La première moitié de 2022 a été marquée par l’un des plus grands chocs sur les marchés mondiaux de l’alimentation et de l’énergie que le monde ait connu depuis des décennies.
Alors que la plupart des pays sont touchés par ces chocs, les ménages pauvres sont les plus affectés.
Quelque 345 millions de personnes sont « en danger immédiat » de cette insécurité alimentaire aiguë, alerte le FMI dont le conseil d’administration vient d’approuver un nouveau guichet de financement des ripostes aux chocs alimentaires destinés à aider les pays à faire face au spectre de la faim.
Même alerte sur le front climatique. Les vagues de chaleur extrême en Méditerranée, les inondations au Pakistan, les ouragans dévastateurs aux Etats-Unis rappellent, si besoin est, l’impact grandissant du réchauffement de la planète.
Paradoxalement, l’action climatique risque de stagner avec des conséquences profondes pour tous les pays, en particulier les plus pauvres.
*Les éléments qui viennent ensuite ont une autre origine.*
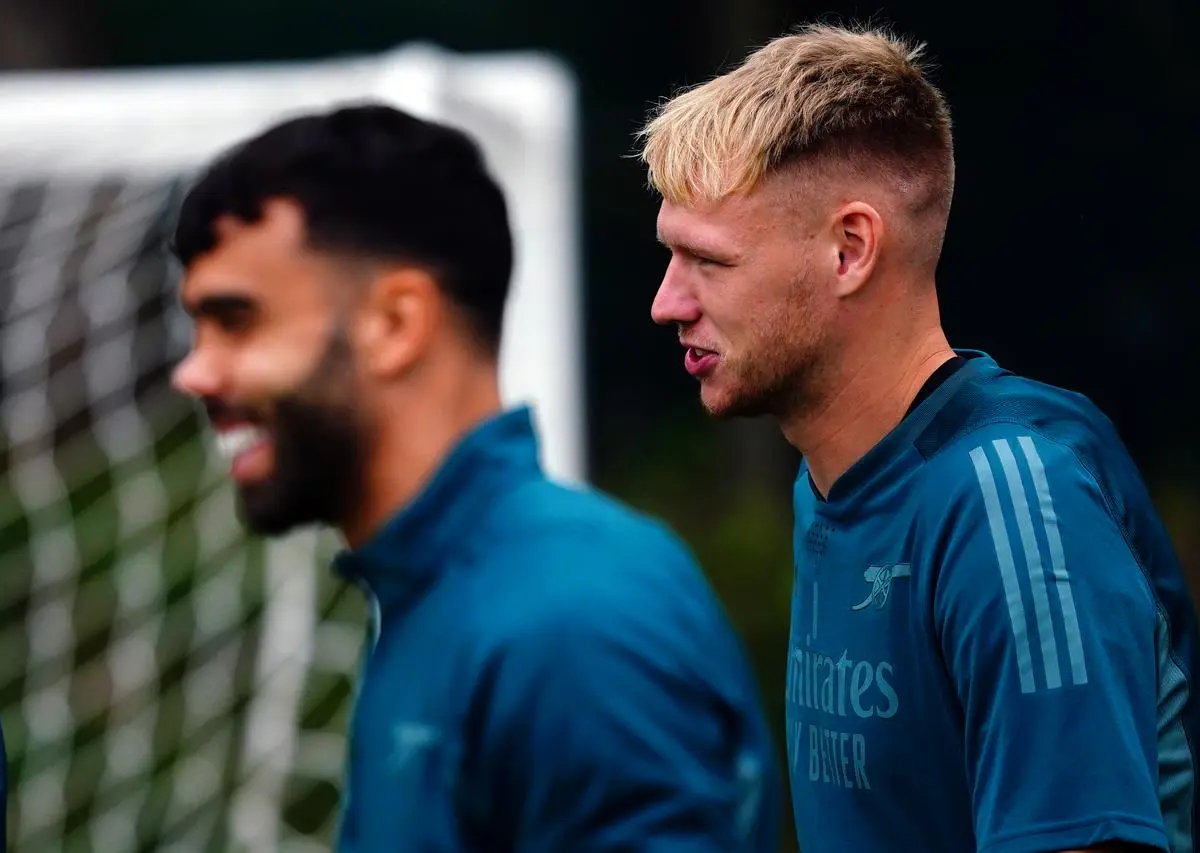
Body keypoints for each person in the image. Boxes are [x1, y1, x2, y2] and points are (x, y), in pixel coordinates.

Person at [639, 22, 1200, 853]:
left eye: (709, 261)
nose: (668, 302)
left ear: (850, 249)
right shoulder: (830, 483)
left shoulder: (1013, 499)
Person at [170, 103, 779, 852]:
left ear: (396, 323)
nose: (193, 372)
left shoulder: (574, 620)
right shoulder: (434, 589)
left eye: (237, 320)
Les crises qui se chevauchent aujourd’hui menacent de faire dérailler, selon les experts, les investissements nécessaires pour faire face à cette urgence.
Selon le FMI et la BM, il est essentiel d’améliorer non seulement la quantité mais aussi la qualité du financement climatique. L’enjeu est de faire en sorte qu’il atteigne les personnes les plus touchées par les impacts climatiques, en donnant la priorité à l’adaptation et à la résilience.
Aujourd’hui, seuls 10 % des financements mondiaux pour le climat soutiennent les investissements dans l’adaptation, et seule une fraction de celle-ci provient du secteur privé.
Face à cette confluence de crises, quelle réponse institutionnelle découlerait des délibérations du conclave de Washington ? C’est là le pari ardu pour les deux institutions financières internationales et tout le gotha économique mondial.